Still, integrating the classroom isn’t easy, especially in science and technology fields, in which many international students are enrolled.

“Students in these fields are very driven and focused, and so are the Americans,” says Mr. Goodman, of the Institute of International Education. “It’s possible a lot of students are clustered in labs doing what they came here to do and doing a very good job at it, but it may be more difficult for that integrated learning experience.”

Binghamton has been working on that kind of integration for the past 15 years, ever since the university made internationalization part of its strategic planning. Among the changes during that time: doubling international enrollment; requiring that all undergraduates take global-proficiency courses; and adding a host of other programs focused on integrating international students into campus life.

“It’s important to attract students based on their intellectual interests and not just cultural ones,” Ms. Badger says. “If you’re truly internationalizing your campus, the communication is going in both directions. You are integrating domestic students into the international students’ culture as well.”

Mr. Sekyonda, the Ugandan student, has taken advantage of Binghamton’s programs. He volunteers at a local library, serves as the secretary for the National Society of Black Engineers at Binghamton, and participates in the African Student Organization and Bard in the Yard, a student group that performs Shakespeare productions.

Last fall, Mr. Sekyonda volunteered during the international-student orientation, sharing his experiences to help other students transition to the United States. The integration has gone so well, he says, that “students don’t even realize I’m international.”

Stems for introducing a summary

The sentence stems below can help you develop your command of academic language.

  • According to Megan Gambino (2010) in her article “How Technology Makes Us Better Social Beings,” (main idea).
  • Megan Gambino’s (2010) article “How Technology Makes Us Better Social Beings” argues (main idea).
  • Author Megan Gambino (2010) in her article “How Technology Makes Us Better Social Beings” claims (main idea).
  • In “How Technology Makes Us Better Social Beings,” Megan Gambino (2010) states (main idea).
  • In “Yammering Away at the Office” (2015), the author maintains (main idea). (If no author is listed for the source.)

Stems for narrowing the scope in a selective summary

  • In particular, Gambino ______.
  • More specifically, Gambino ______.
  • Gambino focuses on ______.
  • In their discussion / analysis / etc., Gambino ______.

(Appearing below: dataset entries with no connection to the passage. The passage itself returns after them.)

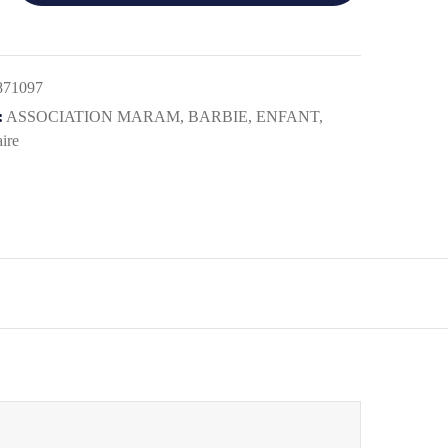
871097
:
ASSOCIATION MARAM
,
BARBIE
,
ENFANT
,
ire
MENTS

You must give credit to the author throughout the summary by using reporting verbs. The frames below are also known as “summary reminders” because they “remind” the reader that the ideas are not from the author of the summary, but from the author of the original article.

Stems for explaining ideas in a summary

  • The main idea is ______.
  • Gambino explains how ______.
  • Gambino argues why ______.
  • Gambino states that ______.
  • Gambino also argues / claims /maintains / believes that ______.
  • Gambino discusses ______ and explores the issue of ______.
  • The article focuses on ______ and explores issues of ______. (If the author is unknown.)
  • Name(s) goes/go on to say/explain/argue/demonstrate that ______.

Stems for introducing examples

  • For example, / For instance, ______.
  • ______, such as ______.
  • As an example of this, ______.
  • To illustrate, _____.

Stems for concluding ideas in a summary

  • Gambino concludes (that) ______.
  • In summary, Gambino explores the issue of ______ and explains to the reader that it is important because ______.
  • In summary, Gambino explores the issue of ______ and explains to the reader that ______.
  • In conclusion, the main idea of the article is ______.
  • In conclusion, Gambino’s main idea is ______.

NOTES:

  • Use the last name of the author throughout the summary (after the introductory sentence(s)). Avoid using “the author(s)” or “the writer(s).”
  • These verbs are usually used in the present tense (discusses, states, explains).
  • Use gender neutral language (e.g. “they”) when using pronouns for the author.